* INSTRUCTIONS TO FOLLOW *
Edit the excerpt on Roam below. Rewrite the part that opens with the words containing "Roam lists homes" and closes with "sellers a fee.", putting "help page" in place of "FAQ page".

* EXCERPT *

A new service called Roam, which started in September 2023, might help many potential homebuyers get a more affordable mortgage rate now instead of waiting. Roam offers homes for sale with mortgage rates as low as 2%. The website shows that with a lower interest rate, buyers can cut their mortgage payments by half. For example, a house with a $3,500 monthly mortgage payment at 7.5% interest would drop to $1,850 at 2% interest.

Roam lists homes with assumable mortgages, which means buyers can take over the current owner’s loan payments. When you buy a home through Roam, you’re also buying the mortgage. All FHA and VA loans can be assumed, according to Roam’s FAQ page.

Roam addresses two main issues for home buyers and sellers. First, it helps buyers get the home they want without dealing with high interest rates, making it easier for first-time buyers to afford a house. Second, it helps current homeowners who want to move but are reluctant to sell because they don’t want a higher mortgage rate. With an assumable mortgage, sellers can buy a new home and assume another low mortgage without losing the favorable rate they have now. Roam also doesn’t charge sellers a fee.

By allowing people to assume a low-interest mortgage, Roam makes it easier for sellers to get a higher price for their home. Forbes Advisor notes that sellers receive five times more offers when they sell their home with a low-rate, assumable mortgage.

* SUPPLIED ENTRIES *
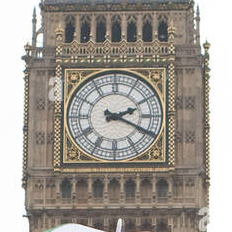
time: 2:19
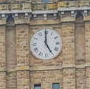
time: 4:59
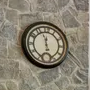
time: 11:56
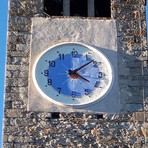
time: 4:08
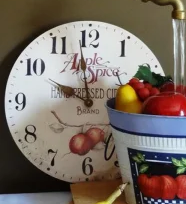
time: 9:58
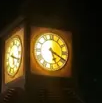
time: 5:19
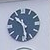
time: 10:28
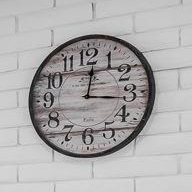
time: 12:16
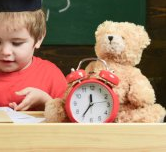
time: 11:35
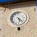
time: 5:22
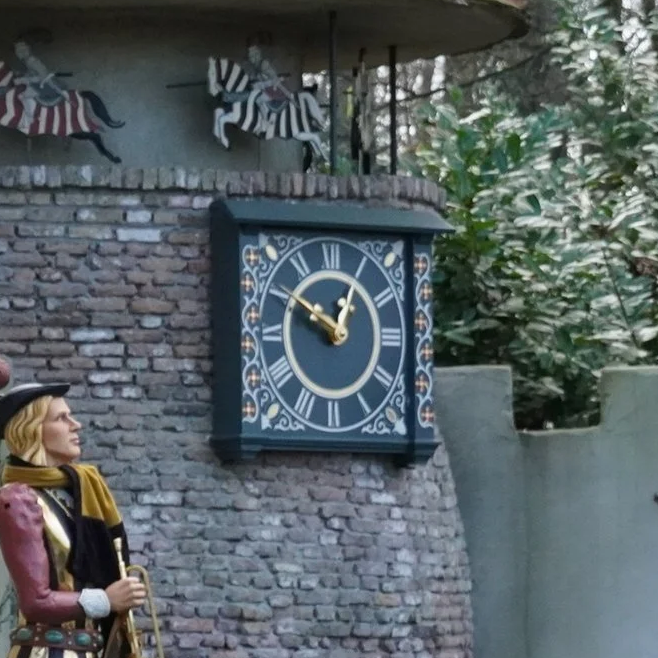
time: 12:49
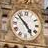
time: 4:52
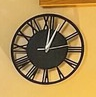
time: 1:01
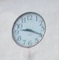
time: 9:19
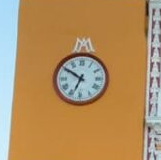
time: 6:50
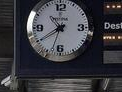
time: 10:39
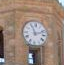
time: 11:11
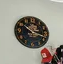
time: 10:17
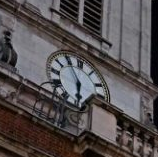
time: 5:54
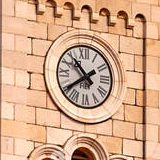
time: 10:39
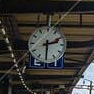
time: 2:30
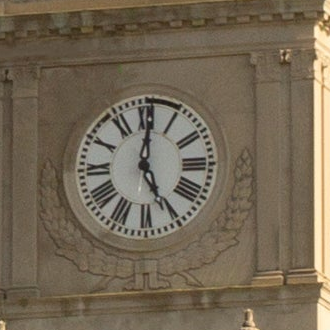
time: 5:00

---

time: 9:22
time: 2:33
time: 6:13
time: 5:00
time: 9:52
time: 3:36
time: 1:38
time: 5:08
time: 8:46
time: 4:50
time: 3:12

* IN RESPONSE *
Roam lists homes with assumable mortgages, which means buyers can take over the current owner’s loan payments. When you buy a home through Roam, you’re also buying the mortgage. All FHA and VA loans can be assumed, according to Roam’s help page.

Roam addresses two main issues for home buyers and sellers. First, it helps buyers get the home they want without dealing with high interest rates, making it easier for first-time buyers to afford a house. Second, it helps current homeowners who want to move but are reluctant to sell because they don’t want a higher mortgage rate. With an assumable mortgage, sellers can buy a new home and assume another low mortgage without losing the favorable rate they have now. Roam also doesn’t charge sellers a fee.